◆ Prompt ◆
Could you copy every line of the data that contains the word "down"?

◆ Extracted information ◆
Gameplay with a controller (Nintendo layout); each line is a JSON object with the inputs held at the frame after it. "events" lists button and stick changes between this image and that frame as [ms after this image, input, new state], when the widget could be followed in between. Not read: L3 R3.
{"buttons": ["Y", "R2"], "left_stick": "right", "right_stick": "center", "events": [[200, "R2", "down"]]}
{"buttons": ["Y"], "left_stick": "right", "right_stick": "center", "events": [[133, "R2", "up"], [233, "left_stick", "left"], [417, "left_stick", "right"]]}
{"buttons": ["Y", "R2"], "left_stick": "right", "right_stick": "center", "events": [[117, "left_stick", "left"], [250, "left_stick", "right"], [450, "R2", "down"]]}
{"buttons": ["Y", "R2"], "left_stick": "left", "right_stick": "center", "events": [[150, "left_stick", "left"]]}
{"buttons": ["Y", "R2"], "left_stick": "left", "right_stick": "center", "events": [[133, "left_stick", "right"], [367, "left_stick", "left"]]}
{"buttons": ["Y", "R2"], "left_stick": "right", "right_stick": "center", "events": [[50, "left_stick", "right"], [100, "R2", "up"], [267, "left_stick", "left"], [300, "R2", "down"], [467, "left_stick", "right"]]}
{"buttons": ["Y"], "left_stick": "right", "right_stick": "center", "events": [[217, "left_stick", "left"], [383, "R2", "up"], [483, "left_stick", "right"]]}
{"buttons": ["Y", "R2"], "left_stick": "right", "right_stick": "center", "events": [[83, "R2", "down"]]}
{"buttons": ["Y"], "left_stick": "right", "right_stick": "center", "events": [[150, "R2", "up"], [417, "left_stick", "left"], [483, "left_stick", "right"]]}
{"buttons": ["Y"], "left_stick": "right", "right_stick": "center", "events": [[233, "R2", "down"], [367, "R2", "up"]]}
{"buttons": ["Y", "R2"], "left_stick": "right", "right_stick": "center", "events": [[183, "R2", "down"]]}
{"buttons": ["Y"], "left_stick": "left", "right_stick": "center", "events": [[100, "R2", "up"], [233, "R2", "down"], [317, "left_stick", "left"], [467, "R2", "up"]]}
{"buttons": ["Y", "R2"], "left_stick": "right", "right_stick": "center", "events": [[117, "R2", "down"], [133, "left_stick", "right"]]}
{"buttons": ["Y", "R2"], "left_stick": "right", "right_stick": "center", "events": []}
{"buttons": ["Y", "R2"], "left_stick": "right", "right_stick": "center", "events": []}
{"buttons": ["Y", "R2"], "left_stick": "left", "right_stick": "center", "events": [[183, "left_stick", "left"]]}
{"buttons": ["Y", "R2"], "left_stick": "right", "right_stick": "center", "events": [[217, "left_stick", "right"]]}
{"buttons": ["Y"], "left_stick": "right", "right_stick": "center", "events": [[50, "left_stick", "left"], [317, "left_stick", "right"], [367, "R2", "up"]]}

◆ Exercise solution ◆
{"buttons": ["Y", "R2"], "left_stick": "right", "right_stick": "center", "events": [[200, "R2", "down"]]}
{"buttons": ["Y", "R2"], "left_stick": "right", "right_stick": "center", "events": [[117, "left_stick", "left"], [250, "left_stick", "right"], [450, "R2", "down"]]}
{"buttons": ["Y", "R2"], "left_stick": "right", "right_stick": "center", "events": [[50, "left_stick", "right"], [100, "R2", "up"], [267, "left_stick", "left"], [300, "R2", "down"], [467, "left_stick", "right"]]}
{"buttons": ["Y", "R2"], "left_stick": "right", "right_stick": "center", "events": [[83, "R2", "down"]]}
{"buttons": ["Y"], "left_stick": "right", "right_stick": "center", "events": [[233, "R2", "down"], [367, "R2", "up"]]}
{"buttons": ["Y", "R2"], "left_stick": "right", "right_stick": "center", "events": [[183, "R2", "down"]]}
{"buttons": ["Y"], "left_stick": "left", "right_stick": "center", "events": [[100, "R2", "up"], [233, "R2", "down"], [317, "left_stick", "left"], [467, "R2", "up"]]}
{"buttons": ["Y", "R2"], "left_stick": "right", "right_stick": "center", "events": [[117, "R2", "down"], [133, "left_stick", "right"]]}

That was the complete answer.